Estes procedimentos requerem cuidados intensos por um período de até 30 dias e tratamentos com produtos específicos com a finalidade de auxiliar o processo cicatricial. Muitos procedimentos e agentes têm sido testados de forma a estimular ou acelerar a cicatrização de feridas, principalmente devido tanto à variabilidade destas quanto a características individuais dos pacientes (KARAYANNOPOULOU et al., 2011).
Dentre os agentes, podemos citar a ketanserina e o asiaticosídeo, ativos genuinamente cicatrizantes que apresentam atuações distintas e benefícios complementares no processo de cicatrização.
A ketanserina é um antagonista dos receptores de serotonina 5-HT2 que aumenta a microvascularização e proporciona uma resposta inflamatória mais efetiva na fase inicial da cicatrização, ampliando a ativação de macrófagos para um controle maior da ferida.
Já o asiaticosídeo é um composto isolado da Centella asiatica, que age principalmente nos fibroblastos nas fases de proliferação e remodelamento, estimulando a síntese de colágeno tipo I e equilibrando a maturação da rede de fibras de colágeno, promovendo uma cicatrização mais rápida e com maior suporte às forças de tensão.
Tais ativos são indicados para cães e gatos, podendo ser aplicados na área a ser cicatrizada três vezes ao dia, ou a critério do médico veterinário até a completa cicatrização da ferida.
Conclusão
Procedimentos cirúrgicos envolvem cuidados com os pacientes que devem ser iniciados antes do procedimento e devem ser finalizados somente com a recuperação completa do animal.

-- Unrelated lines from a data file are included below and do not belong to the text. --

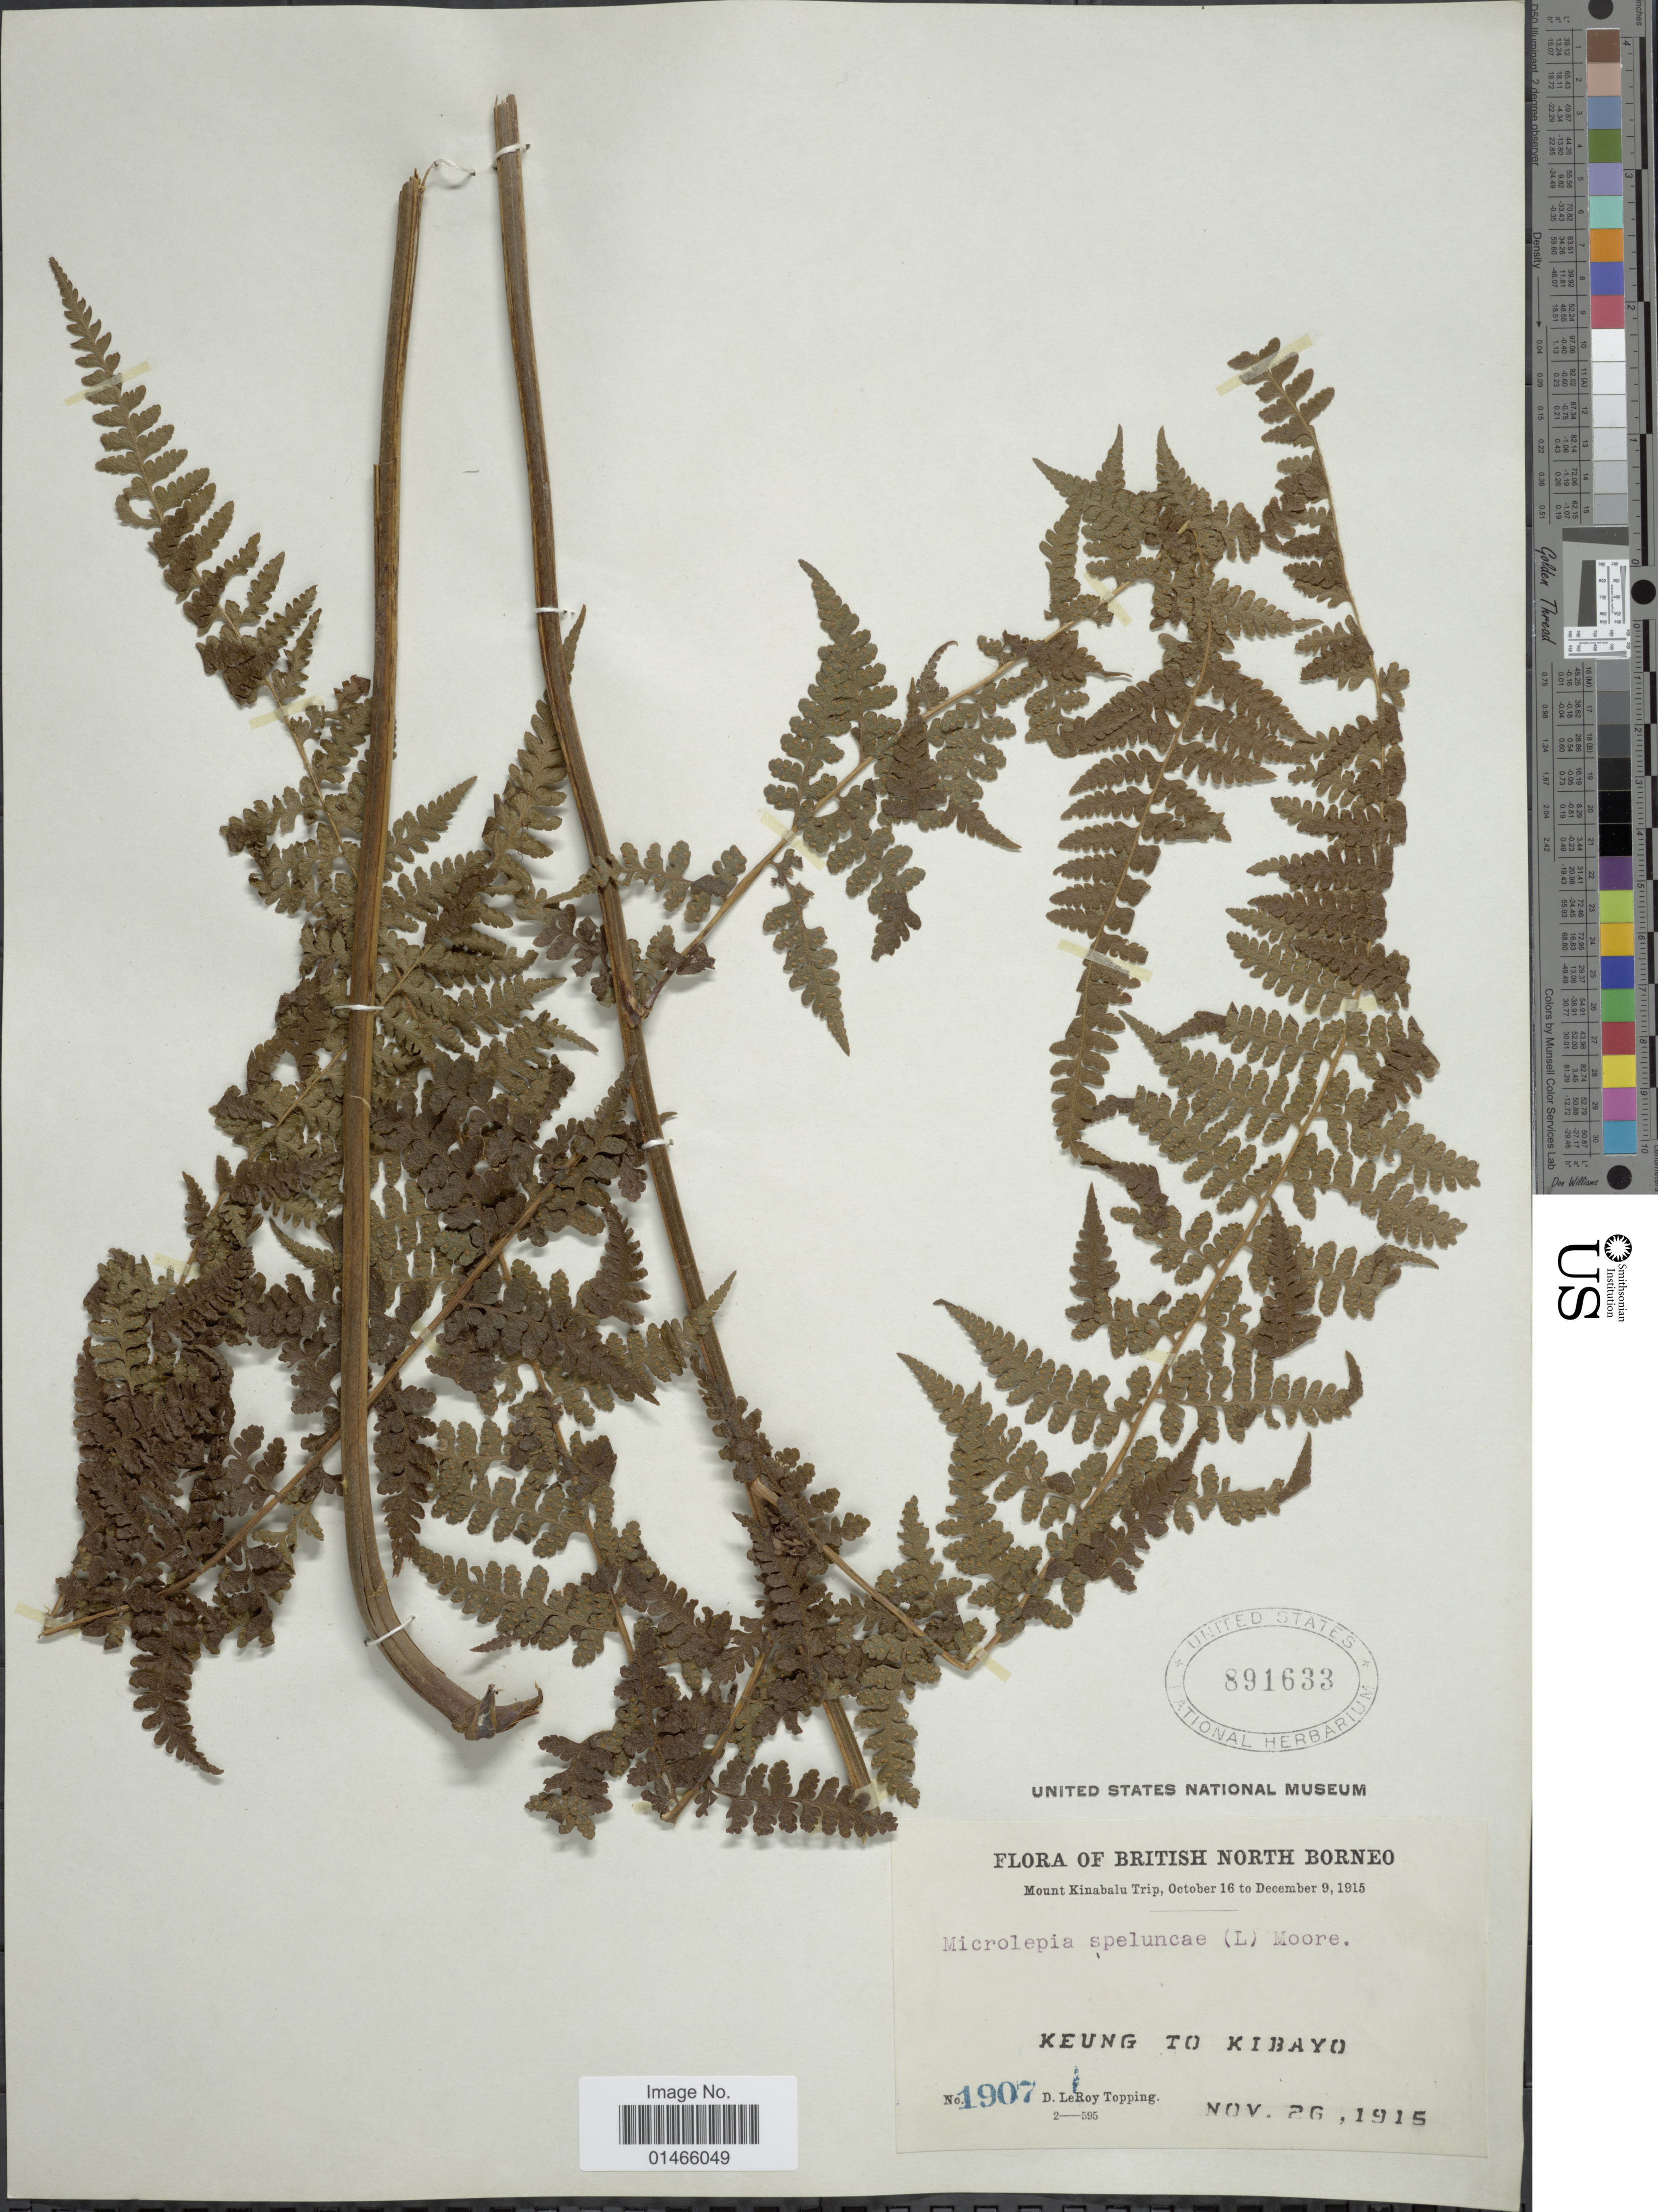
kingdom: Plantae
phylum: Tracheophyta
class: Polypodiopsida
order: Polypodiales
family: Dennstaedtiaceae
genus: Microlepia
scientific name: Microlepia pilosiuscula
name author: (Sm.) C.V. Morton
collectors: D. L. Topping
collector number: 1907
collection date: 1915-11-26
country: Malaysia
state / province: Sabah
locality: British North Borneo, Mount Kinabalu, Keung to Kibayo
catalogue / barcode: US 891633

Estes cuidados envolvem medidas para garantir a saúde do paciente, reduzir riscos associados ao procedimento cirúrgico e, especialmente, para garantir o bem-estar e uma recuperação mais pronta dos animais.
Os cuidados englobam a prevenção de contaminação e infecções, prevenção e controle da dor e cicatrização de feridas e, sendo assim, o uso de antibióticos, anti-inflamatórios, analgésicos e cicatrizante fazem parte do protocolo de suporte aos procedimentos cirúrgicos.